Claro que corregir tiene sentido, y que un segunda mirada (la de quien escribió, con cierta distancia temporal) y una tercera (de alguien de confianza, capaz de dar una devolución centrada en el texto y no en cuánto nos aprecia), pueden aportar mucho y transformar el texto para mejor.
Además de eso, hay algo muy productivo en el proceso, en virtud de los nuevos errores que aparecen. En un capítulo de una novela en desarrollo que en estos días corregí para otra persona, la hija del protagonista, que no pasaba de los diez años, tenía expresiones y actitudes de una adolescente. Me imagino que en la primera versión del texto era una adolescente, pero por algún motivo de trama el autor le cambió la edad (tal vez necesitaba que esta chica dependiera de sus padres para moverse por la ciudad, o algo por el estilo).
Un primer impulso llevaría a normalizar, a darle a esa chica un lenguaje acorde a su edad o una edad acorde a su lenguaje. Sin embargo, la disonancia podía traer algo más interesante que eso. El ejercicio sería interpretarlo no como un error, sino como algo hecho adrede: ¿por qué esa nena hablaba así?, ¿eso decía algo acerca de la niñez en el universo de la novela?; en ese caso, ¿cómo quedaba configurada, por oposición, la adultez?; ¿otros personajes adoptarían la conducta que se les suele atribuir a los chicos?…

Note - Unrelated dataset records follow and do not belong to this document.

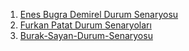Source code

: 1. [Enes Bugra Demirel Durum Senaryosu](Enes-Buğra-Demirel-Durum-senaryosu.pdf)
2. [Furkan Patat Durum Senaryoları](Furkan-Patat-Durum-Senaryoları.pdf)
3. [Burak-Sayan-Durum-Senaryosu](Burak-Sayan-Durum-Senaryosu.pdf)

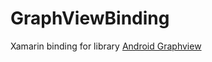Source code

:# GraphViewBinding
Xamarin binding for library [Android Graphview](http://www.android-graphview.org/)
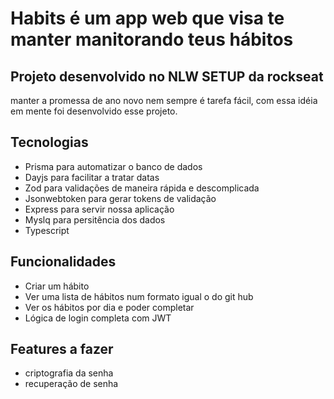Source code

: # Habits é um app web que visa te manter manitorando teus hábitos

## Projeto desenvolvido no NLW SETUP da rockseat
manter a promessa de ano novo nem sempre é tarefa fácil, com essa idéia em mente foi desenvolvido esse projeto.

## Tecnologias
* Prisma para automatizar o banco de dados
* Dayjs para facilitar a tratar datas
* Zod para validações de maneira rápida e descomplicada
* Jsonwebtoken para gerar tokens de validação
* Express para servir nossa aplicação
* Myslq para persitência dos dados
* Typescript

## Funcionalidades
* Criar um hábito
* Ver uma lista de hábitos num formato igual o do git hub
* Ver os hábitos por dia e poder completar
* Lógica de login completa com JWT

## Features a fazer
* criptografia da senha
* recuperação de senha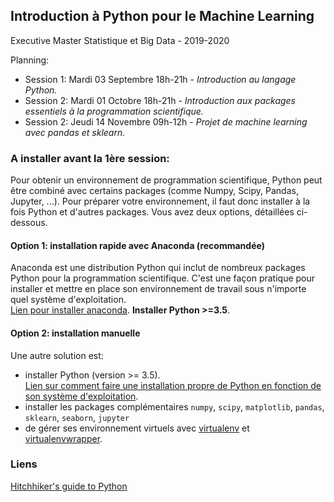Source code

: ## Introduction à Python pour le Machine Learning

Executive Master Statistique et Big Data - 2019-2020

Planning:  
- Session 1: Mardi 03 Septembre 18h-21h - *Introduction au langage Python.*
- Session 2: Mardi 01 Octobre 18h-21h - *Introduction aux packages essentiels à la programmation scientifique.*
- Session 2: Jeudi 14 Novembre 09h-12h - *Projet de machine learning avec pandas et sklearn.*

### A installer avant la 1ère session:  

Pour obtenir un environnement de programmation scientifique, Python peut être combiné avec certains packages (comme Numpy, Scipy, Pandas, Jupyter, ...). Pour préparer votre environnement, il faut donc installer à la fois Python et d'autres packages. Vous avez deux options, détaillées ci-dessous. 

#### Option 1: installation rapide avec Anaconda (recommandée)

Anaconda est une distribution Python qui inclut de nombreux packages Python pour la programmation scientifique. C'est une façon pratique pour installer et mettre en place son environnement de travail sous n'importe quel système d'exploitation.  
[Lien pour installer anaconda](https://docs.anaconda.com/anaconda/install/). **Installer Python >=3.5**.   

#### Option 2: installation manuelle   

Une autre solution est:  
- installer Python (version >= 3.5).  
[Lien sur comment faire une installation propre de Python en fonction de son système d'exploitation](http://docs.python-guide.org/en/latest/starting/installation/).
- installer les packages complémentaires `numpy`, `scipy`, `matplotlib`, `pandas`, `sklearn`, `seaborn`, `jupyter`
- de gérer ses environnement virtuels avec [virtualenv](https://virtualenv.pypa.io/en/latest/) et [virtualenvwrapper](http://virtualenvwrapper.readthedocs.io/en/latest/).  


### Liens

[Hitchhiker's guide to Python](http://docs.python-guide.org/en/latest/) 

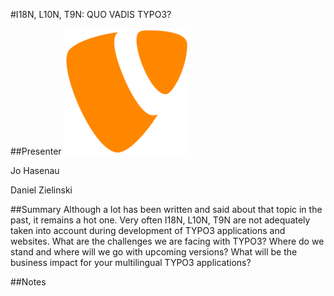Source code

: #I18N, L10N, T9N: QUO VADIS TYPO3?

##Presenter
![TYPO3](https://raw.githubusercontent.com/avarx/T3CON16/master/Presenter/typo3_logo.png)

Jo Hasenau

Daniel Zielinski

##Summary
Although a lot has been written and said about that topic in the past, it remains a hot one. Very often I18N, L10N, T9N are not adequately taken into account during development of TYPO3 applications and websites. What are the challenges we are facing with TYPO3? Where do we stand and where will we go with upcoming versions? What will be the business impact for your multilingual TYPO3 applications?

##Notes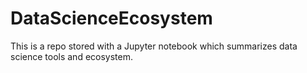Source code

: # DataScienceEcosystem
This is a repo stored with a Jupyter notebook which summarizes data science tools and ecosystem.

Acá, corregir hubiera llevado a tener en el texto una nena o una adolescente más como hay tantas en la literatura. El error, reencuadrado, abre la posibilidad de construir, a partir de lo disonante, un sistema nuevo, y eso es lo que hace singular a una escritura.
Esta semana te propongo escribir un texto que desarrolle su propia lógica a partir de un dato de la realidad apenas cambiado. Por ejemplo, los chicos hablan como adolescentes; los semáforos no tienen luz amarilla; el cielo normal no se ve celeste, sino como una hoja cuadriculada; etc.